>>>>

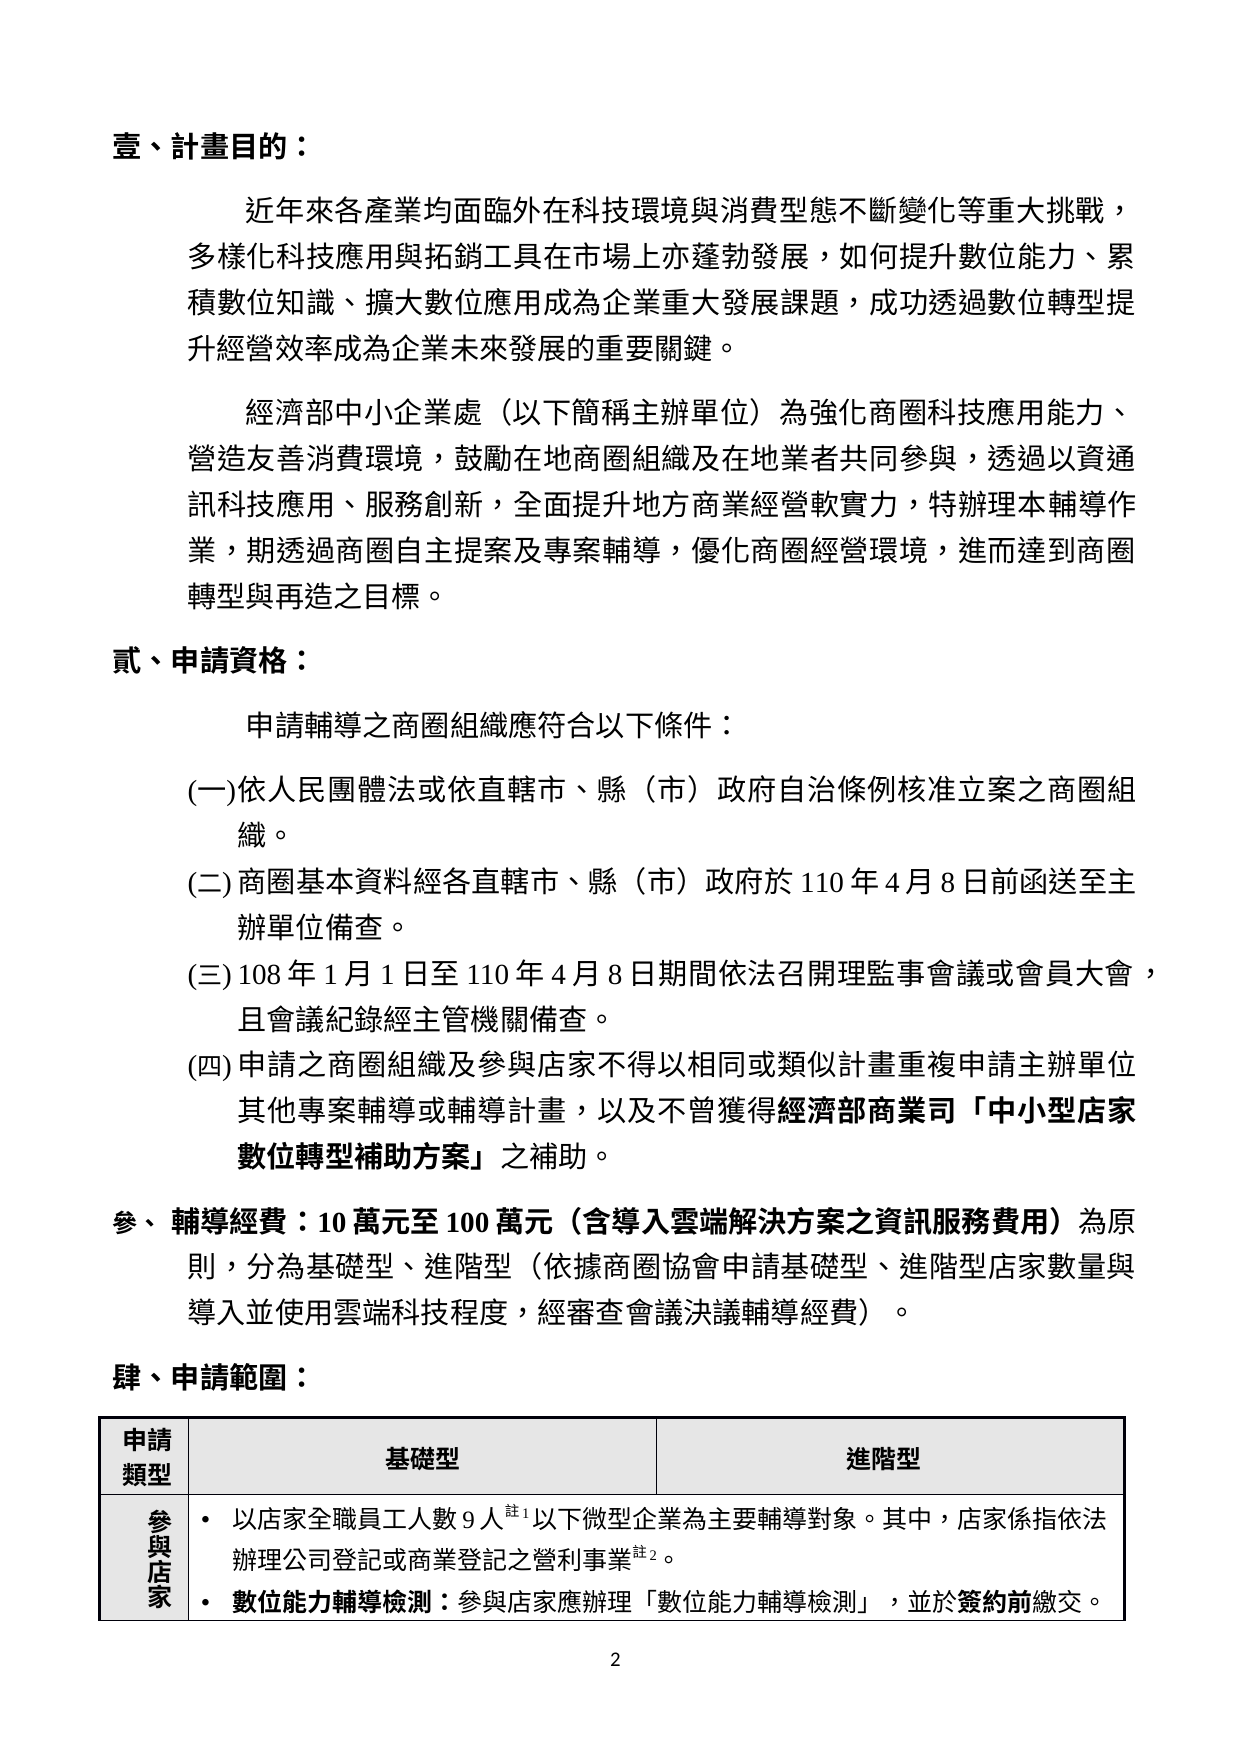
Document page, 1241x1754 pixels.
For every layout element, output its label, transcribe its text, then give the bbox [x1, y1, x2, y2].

list 商圈基本資料經各直轄市、縣（市）政府於110年4月8日前函送至主辦單位備查。 [187, 856, 1137, 947]
table_header 申請 類型 [101, 1419, 188, 1494]
table_cell 以店家全職員工人數9人註1以下微型企業為主要輔導對象。其中，店家係指依法辦理公司登記或商業登記之營利事業註2。 數位能力輔導檢測：參與店家應辦理「數位能力輔導檢測」，並於簽約前繳交。 [189, 1495, 1123, 1620]
table_header 進階型 [657, 1419, 1123, 1494]
list 108年1月1日至110年4月8日期間依法召開理監事會議或會員大會，且會議紀錄經主管機關備查。 [187, 947, 1137, 1039]
subtitle 計畫目的： [112, 120, 1137, 166]
list 申請輔導之商圈組織應符合以下條件： [187, 699, 1137, 745]
subtitle 輔導經費：10萬元至100萬元（含導入雲端解決方案之資訊服務費用）為原則，分為基礎型、進階型（依據商圈協會申請基礎型、進階型店家數量與導入並使用雲端科技程度，經審查會議決議輔導經費）。 [112, 1195, 1137, 1333]
list 近年來各產業均面臨外在科技環境與消費型態不斷變化等重大挑戰，多樣化科技應用與拓銷工具在市場上亦蓬勃發展，如何提升數位能力、累積數位知識、擴大數位應用成為企業重大發展課題，成功透過數位轉型提升經營效率成為企業未來發展的重要關鍵。 [187, 185, 1137, 368]
table_header 基礎型 [189, 1419, 656, 1494]
list 經濟部中小企業處（以下簡稱主辦單位）為強化商圈科技應用能力、營造友善消費環境，鼓勵在地商圈組織及在地業者共同參與，透過以資通訊科技應用、服務創新，全面提升地方商業經營軟實力，特辦理本輔導作業，期透過商圈自主提案及專案輔導，優化商圈經營環境，進而達到商圈轉型與再造之目標。 [187, 387, 1137, 616]
subtitle 申請範圍： [112, 1352, 1137, 1397]
list 申請之商圈組織及參與店家不得以相同或類似計畫重複申請主辦單位其他專案輔導或輔導計畫，以及不曾獲得經濟部商業司「中小型店家數位轉型補助方案」之補助。 [187, 1039, 1137, 1177]
list 依人民團體法或依直轄市、縣（市）政府自治條例核准立案之商圈組織。 [187, 764, 1137, 856]
subtitle 申請資格： [112, 635, 1137, 681]
table_cell 參與店家 [101, 1495, 188, 1620]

<<<<

## Given task
Return the entries above word for word, from their beginning up to and including the line containing "For every layout", and leave out the picture.

## Solution for this problem
Document page, 1241x1754 pixels.
For every layout element, output its label, transcribe its text, then give the bbox [x1, y1, x2, y2].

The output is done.